Nagasaki, as yet unseen, must be at the extremity of this long and curious bay. All around us was admirably green. The strong sea-breeze had suddenly fallen, and was succeeded by a perfect calm; the atmosphere, now very warm, was laden with the perfume of flowers. In the valley resounded the ceaseless whirr of the cicalas, answering each other from one shore to another; the mountains reechoed with innumerable sounds; the whole country seemed to vibrate like crystal. On our way we passed among myriads of Japanese junks, gliding softly, wafted by imperceptible breezes on the unruffled water; their motion could scarcely be heard, and their white sails, stretched out on yards, fell languidly in a thousand horizontal folds like window-blinds, their strangely contorted poops rising up castlewise in the air, reminding one of the towering ships of the middle ages. In the midst of the intense greenery of this wall of mountains, they stood out with a snowy whiteness.
What a country of verdure and shade is Japan; what an unlooked-for Eden!
Beyond us, at sea, it must have been full daylight; but here, in the recesses of the valley, we already felt the impression of evening; beneath the summits in full sunlight, the base of the mountains and all the thickly wooded parts near the water’s edge were steeped in twilight.
The passing junks, gleaming white against the background of dark foliage, were silently and dexterously maneuvered by small yellow men, stark naked, with long hair piled up in womanlike fashion on their heads. Gradually, as we advanced further up the green channel, the perfumes became more penetrating, and the monotonous chirp of the cicalas swelled out like an orchestral crescendo. Above us, on the luminous sky, sharply delineated between the mountains, a species of hawk hovered about, screaming out with a deep human voice, “Han! Han! Han!” its melancholy call lengthened out by the surrounding echoes.
All this fresh and luxurious nature bore the impress of a peculiar Japanese type, which seemed to pervade even the mountain tops, and consisted, as it were, in an untruthful aspect of too much prettiness. The trees were grouped in clusters, with the same pretentious grace as on the lacquered trays.
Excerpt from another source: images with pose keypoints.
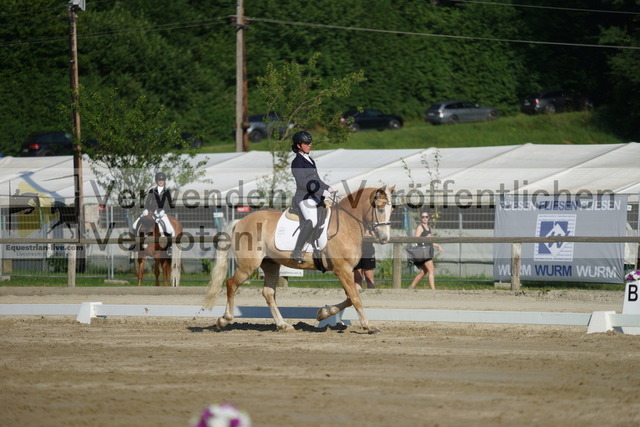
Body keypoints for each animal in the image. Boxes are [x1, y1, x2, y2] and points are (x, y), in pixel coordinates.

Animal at [203, 185, 395, 334]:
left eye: (391, 209)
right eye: (379, 209)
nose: (385, 238)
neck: (347, 224)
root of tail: (241, 221)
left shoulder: (347, 271)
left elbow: (350, 297)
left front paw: (322, 313)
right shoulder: (343, 270)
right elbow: (355, 298)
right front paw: (369, 326)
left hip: (271, 264)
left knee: (268, 293)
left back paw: (283, 325)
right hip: (248, 265)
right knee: (231, 284)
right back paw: (224, 320)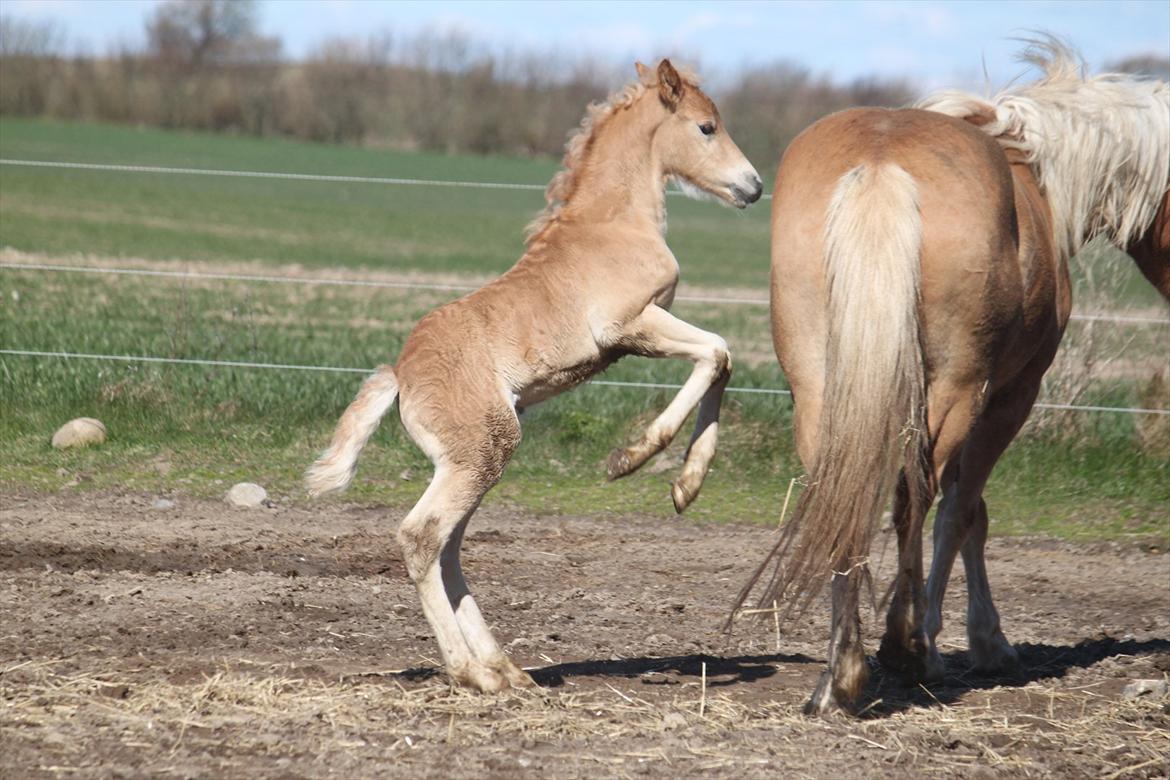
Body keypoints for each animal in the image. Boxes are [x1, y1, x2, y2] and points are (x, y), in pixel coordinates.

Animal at [306, 62, 762, 696]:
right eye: (706, 127)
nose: (754, 186)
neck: (613, 223)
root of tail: (401, 374)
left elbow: (722, 358)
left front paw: (684, 486)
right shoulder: (630, 325)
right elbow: (717, 353)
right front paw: (636, 459)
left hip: (474, 459)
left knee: (450, 548)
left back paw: (506, 669)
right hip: (482, 450)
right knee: (422, 537)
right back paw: (474, 673)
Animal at [739, 41, 1170, 715]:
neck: (1037, 171)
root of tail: (882, 163)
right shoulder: (1012, 395)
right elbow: (966, 510)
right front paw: (973, 640)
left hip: (818, 388)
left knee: (841, 492)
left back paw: (841, 675)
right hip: (956, 391)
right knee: (916, 495)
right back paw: (904, 646)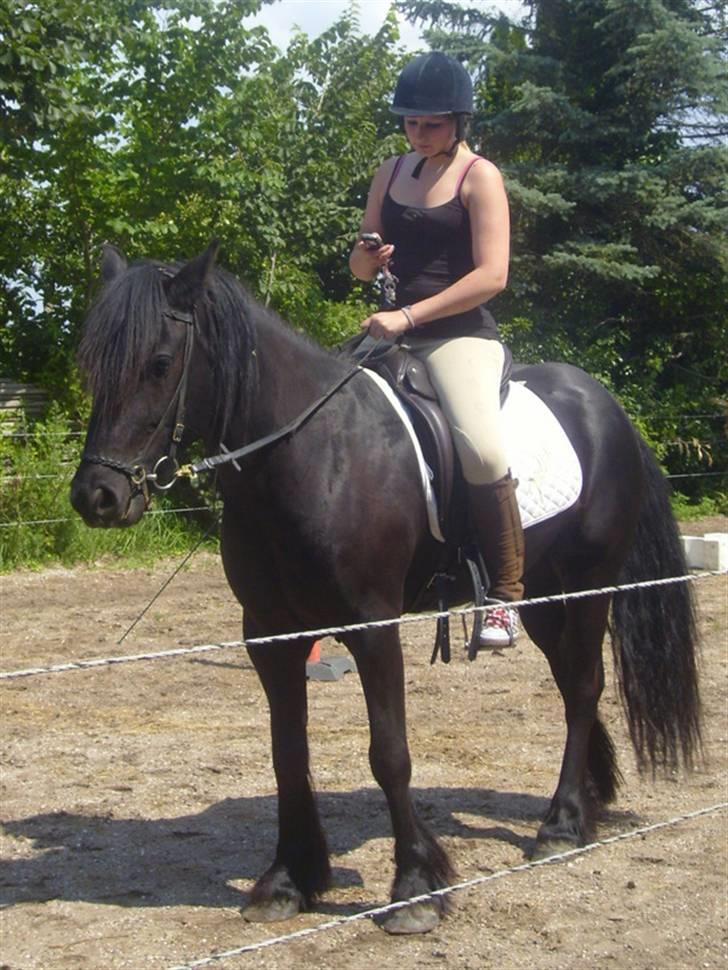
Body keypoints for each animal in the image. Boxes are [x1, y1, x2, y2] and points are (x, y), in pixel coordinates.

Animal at [70, 242, 701, 935]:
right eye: (92, 364)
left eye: (159, 364)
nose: (96, 497)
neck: (311, 454)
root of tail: (604, 406)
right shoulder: (269, 634)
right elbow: (287, 753)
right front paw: (288, 880)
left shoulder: (373, 628)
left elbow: (389, 753)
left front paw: (416, 886)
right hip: (543, 595)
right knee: (571, 685)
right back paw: (584, 804)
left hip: (588, 585)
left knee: (585, 686)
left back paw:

Large rocks sprang up in exaggerated shapes, side by side with rounded lawn-like hillocks; all the incongruous elements of landscape were grouped together as though it were an artificial creation.
Looking intently, here and there might be seen, often built in counterscarp on the very brink of an abyss, some old, tiny, mysterious pagoda; half hidden in the foliage of the overhanging trees; bringing to the minds of new arrivals such as ourselves, the sense of unfamiliarity and strangeness; and the feeling that in this country, the Spirits, the Sylvan Gods, the antique symbols, faithful guardians of the woods and forests, were unknown and uncomprehended.